The girls went to Detroit for an audition, and eventually, they kick-started the Motown hit machine that would later call itself "The Sound of Young America."

Teen Culture

The success of girl groups had much to do with the market. The post-war baby boom had produced more teenagers than ever before, and the 1950s brought the explosion of a new teen culture with its own music, clothes, movies and dancing. Teenage life became synonymous with pop culture, and with many of these teenagers having money to spend, the record market flourished.

Teenagers listening to popular music during this time heard songs with voices that sounded like their own. They watched performers on stage who were their age. For American girls to see female groups was something new. "That really had never happened before and it really hasn't happened since," says Warwick. "We get young teenage girls at front and center in mainstream pop culture."

Crossing Color Lines

In the 1950s and 1960s, the R&B (Rhythm and Blues) charts were "black" charts and the pop charts were "white." But girl groups—from the black The Marvelettes to the white The Shangri-Las—were popular with a mixed audience from the beginning. In Motown, founder Berry Gordy aimed to make music with widespread pop charts appeal.

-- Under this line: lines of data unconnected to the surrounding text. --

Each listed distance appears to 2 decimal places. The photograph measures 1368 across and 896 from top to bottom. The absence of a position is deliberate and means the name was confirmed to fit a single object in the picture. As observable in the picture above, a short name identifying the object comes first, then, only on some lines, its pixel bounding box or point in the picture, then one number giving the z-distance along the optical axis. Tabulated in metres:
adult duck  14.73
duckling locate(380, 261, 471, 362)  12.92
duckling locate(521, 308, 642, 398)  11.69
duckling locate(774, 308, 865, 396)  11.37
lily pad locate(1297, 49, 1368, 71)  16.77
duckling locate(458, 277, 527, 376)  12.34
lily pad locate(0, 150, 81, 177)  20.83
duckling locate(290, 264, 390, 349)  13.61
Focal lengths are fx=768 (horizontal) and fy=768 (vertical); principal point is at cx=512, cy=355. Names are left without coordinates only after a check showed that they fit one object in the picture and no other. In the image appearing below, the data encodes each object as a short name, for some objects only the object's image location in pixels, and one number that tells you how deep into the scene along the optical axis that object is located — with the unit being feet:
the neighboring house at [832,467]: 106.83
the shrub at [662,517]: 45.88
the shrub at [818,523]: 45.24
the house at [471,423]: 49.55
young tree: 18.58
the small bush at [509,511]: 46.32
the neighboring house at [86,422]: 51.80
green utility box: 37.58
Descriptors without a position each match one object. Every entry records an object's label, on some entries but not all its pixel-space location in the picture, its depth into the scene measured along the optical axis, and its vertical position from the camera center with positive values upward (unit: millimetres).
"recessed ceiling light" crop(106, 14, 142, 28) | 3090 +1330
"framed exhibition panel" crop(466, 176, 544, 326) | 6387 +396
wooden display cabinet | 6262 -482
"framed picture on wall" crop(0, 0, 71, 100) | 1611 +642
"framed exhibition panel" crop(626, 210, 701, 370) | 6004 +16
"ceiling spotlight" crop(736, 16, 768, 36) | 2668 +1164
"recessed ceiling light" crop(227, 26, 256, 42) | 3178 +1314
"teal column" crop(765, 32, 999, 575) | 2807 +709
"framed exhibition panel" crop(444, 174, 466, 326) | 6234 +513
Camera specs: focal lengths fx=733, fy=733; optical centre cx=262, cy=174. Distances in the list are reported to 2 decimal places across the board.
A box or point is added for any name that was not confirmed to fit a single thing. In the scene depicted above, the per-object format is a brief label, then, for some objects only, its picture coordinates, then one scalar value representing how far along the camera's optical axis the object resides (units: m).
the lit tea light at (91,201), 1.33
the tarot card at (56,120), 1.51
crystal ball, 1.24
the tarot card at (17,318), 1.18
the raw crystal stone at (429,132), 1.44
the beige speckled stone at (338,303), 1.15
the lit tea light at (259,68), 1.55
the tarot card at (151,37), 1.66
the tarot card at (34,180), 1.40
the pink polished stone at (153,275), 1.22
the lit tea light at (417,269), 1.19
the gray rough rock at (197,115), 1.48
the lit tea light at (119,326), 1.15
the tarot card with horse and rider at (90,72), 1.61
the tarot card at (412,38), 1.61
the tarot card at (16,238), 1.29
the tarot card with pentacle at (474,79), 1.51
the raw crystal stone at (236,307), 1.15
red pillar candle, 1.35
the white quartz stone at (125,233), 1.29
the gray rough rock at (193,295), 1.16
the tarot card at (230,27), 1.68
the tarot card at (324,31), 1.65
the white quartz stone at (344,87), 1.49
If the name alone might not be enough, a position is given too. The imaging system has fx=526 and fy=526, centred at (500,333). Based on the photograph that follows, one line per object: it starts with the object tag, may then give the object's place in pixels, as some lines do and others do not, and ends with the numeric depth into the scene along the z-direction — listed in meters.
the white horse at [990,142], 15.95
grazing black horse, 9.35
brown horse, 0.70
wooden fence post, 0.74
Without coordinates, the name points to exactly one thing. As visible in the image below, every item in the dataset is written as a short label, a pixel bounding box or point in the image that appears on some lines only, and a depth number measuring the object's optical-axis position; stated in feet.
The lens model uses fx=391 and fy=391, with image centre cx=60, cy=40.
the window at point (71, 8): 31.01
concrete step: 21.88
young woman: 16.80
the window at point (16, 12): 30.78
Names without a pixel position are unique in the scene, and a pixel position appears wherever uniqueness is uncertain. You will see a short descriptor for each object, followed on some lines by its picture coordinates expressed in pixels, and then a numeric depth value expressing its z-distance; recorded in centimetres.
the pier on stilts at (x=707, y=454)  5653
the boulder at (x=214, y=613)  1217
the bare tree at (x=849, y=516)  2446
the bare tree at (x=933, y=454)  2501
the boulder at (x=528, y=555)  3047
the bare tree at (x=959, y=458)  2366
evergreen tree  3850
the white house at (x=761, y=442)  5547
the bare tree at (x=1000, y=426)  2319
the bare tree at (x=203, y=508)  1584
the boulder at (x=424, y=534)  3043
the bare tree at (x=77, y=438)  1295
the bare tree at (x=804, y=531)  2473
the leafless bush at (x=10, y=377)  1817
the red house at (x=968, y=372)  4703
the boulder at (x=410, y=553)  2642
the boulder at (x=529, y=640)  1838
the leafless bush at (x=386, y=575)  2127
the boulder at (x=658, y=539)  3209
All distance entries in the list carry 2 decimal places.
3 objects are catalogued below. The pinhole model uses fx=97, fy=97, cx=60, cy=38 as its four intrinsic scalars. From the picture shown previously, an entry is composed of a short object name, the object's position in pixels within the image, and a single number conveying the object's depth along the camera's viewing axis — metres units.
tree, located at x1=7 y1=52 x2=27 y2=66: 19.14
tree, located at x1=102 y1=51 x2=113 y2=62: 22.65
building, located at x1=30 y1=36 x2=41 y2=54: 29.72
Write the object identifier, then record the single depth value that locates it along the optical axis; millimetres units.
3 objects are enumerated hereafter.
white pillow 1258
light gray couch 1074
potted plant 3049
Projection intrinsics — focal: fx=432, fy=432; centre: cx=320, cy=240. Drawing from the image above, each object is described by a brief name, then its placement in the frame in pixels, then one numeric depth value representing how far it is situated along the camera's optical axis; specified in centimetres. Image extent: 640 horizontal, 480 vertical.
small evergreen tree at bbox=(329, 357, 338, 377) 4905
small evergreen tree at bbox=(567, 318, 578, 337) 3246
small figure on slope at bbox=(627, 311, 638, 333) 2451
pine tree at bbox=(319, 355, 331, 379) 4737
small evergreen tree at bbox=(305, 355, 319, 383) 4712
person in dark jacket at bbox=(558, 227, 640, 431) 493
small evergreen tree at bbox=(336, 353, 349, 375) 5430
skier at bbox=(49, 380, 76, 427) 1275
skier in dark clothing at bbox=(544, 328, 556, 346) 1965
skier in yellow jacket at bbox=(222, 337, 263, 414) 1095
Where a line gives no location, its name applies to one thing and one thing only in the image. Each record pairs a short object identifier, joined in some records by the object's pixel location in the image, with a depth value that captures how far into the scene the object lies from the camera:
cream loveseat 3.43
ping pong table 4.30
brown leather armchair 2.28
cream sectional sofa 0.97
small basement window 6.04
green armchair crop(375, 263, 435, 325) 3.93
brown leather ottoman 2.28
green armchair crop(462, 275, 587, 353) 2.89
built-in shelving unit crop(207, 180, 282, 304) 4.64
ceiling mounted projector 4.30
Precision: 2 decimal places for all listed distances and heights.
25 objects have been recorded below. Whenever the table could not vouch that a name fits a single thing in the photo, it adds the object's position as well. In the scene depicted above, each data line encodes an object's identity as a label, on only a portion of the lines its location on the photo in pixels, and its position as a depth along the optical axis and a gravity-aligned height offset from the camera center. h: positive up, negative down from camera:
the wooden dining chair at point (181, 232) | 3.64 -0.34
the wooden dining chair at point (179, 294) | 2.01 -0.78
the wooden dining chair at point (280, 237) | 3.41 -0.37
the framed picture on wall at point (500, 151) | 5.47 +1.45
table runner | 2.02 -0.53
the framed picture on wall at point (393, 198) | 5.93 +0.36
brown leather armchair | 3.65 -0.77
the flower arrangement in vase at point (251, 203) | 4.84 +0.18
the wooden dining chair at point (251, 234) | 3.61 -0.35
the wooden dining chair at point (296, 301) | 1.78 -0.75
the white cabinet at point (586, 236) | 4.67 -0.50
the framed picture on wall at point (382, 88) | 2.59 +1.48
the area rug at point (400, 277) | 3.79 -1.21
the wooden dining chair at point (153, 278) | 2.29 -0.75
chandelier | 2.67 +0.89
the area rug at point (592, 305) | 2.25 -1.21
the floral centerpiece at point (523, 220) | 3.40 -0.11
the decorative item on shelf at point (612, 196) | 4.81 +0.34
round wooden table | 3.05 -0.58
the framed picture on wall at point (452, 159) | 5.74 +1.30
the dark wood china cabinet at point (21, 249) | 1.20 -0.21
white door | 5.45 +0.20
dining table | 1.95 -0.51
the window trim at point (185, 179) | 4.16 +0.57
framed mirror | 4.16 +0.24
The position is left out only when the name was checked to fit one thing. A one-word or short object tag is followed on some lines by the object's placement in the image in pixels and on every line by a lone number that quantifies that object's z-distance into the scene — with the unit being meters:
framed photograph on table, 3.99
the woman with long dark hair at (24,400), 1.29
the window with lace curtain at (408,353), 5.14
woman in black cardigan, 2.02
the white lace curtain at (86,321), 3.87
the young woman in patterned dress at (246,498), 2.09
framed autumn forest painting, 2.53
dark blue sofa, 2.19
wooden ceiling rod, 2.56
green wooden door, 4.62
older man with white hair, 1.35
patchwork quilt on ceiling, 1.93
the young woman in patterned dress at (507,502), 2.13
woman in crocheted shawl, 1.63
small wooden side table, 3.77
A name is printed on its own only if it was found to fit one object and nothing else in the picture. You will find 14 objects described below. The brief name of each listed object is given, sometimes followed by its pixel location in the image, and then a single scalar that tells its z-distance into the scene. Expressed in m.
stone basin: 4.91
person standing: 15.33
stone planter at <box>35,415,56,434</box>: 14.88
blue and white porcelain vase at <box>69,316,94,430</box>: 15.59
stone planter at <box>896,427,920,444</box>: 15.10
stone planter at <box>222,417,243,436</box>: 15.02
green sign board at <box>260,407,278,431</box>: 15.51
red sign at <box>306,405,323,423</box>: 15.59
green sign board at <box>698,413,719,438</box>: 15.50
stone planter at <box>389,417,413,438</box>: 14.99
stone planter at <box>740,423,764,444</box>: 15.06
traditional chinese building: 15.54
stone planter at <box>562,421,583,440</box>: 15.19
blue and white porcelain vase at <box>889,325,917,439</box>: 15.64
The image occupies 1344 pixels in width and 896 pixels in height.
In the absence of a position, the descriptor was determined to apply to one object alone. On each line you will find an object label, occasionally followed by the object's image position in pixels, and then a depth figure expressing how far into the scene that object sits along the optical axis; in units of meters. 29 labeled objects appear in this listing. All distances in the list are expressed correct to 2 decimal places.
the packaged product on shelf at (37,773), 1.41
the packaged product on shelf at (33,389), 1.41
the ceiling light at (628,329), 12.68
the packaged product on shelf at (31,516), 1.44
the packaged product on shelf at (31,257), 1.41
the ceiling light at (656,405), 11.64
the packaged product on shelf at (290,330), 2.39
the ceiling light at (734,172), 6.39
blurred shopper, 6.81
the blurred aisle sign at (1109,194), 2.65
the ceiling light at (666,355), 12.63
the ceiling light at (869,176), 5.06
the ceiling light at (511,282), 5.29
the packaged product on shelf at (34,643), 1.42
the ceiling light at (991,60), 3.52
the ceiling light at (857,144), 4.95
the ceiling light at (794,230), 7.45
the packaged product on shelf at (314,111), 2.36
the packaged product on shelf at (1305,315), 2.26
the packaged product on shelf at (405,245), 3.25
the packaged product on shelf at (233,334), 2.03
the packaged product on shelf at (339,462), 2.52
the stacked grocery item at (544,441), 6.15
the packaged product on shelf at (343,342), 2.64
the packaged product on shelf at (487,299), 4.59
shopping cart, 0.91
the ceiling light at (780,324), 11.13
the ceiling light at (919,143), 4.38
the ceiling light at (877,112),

Certainly whites (particularly young people) had been listening to black music before girl groups came on the scene, and black artists had made the pop charts before. Nat King Cole reached the charts in 1946 with "(Get Your Kicks on) Route 66," which made the top ten. In the 1950s, Chuck Berry had songs at the top of the R&B and pop charts, as did Little Richard. And it wasn't only men—Ruth Brown's "Mama He Treats Your Daughter Mean" was number one on the R&B charts in 1953, and number 23 on the pop charts.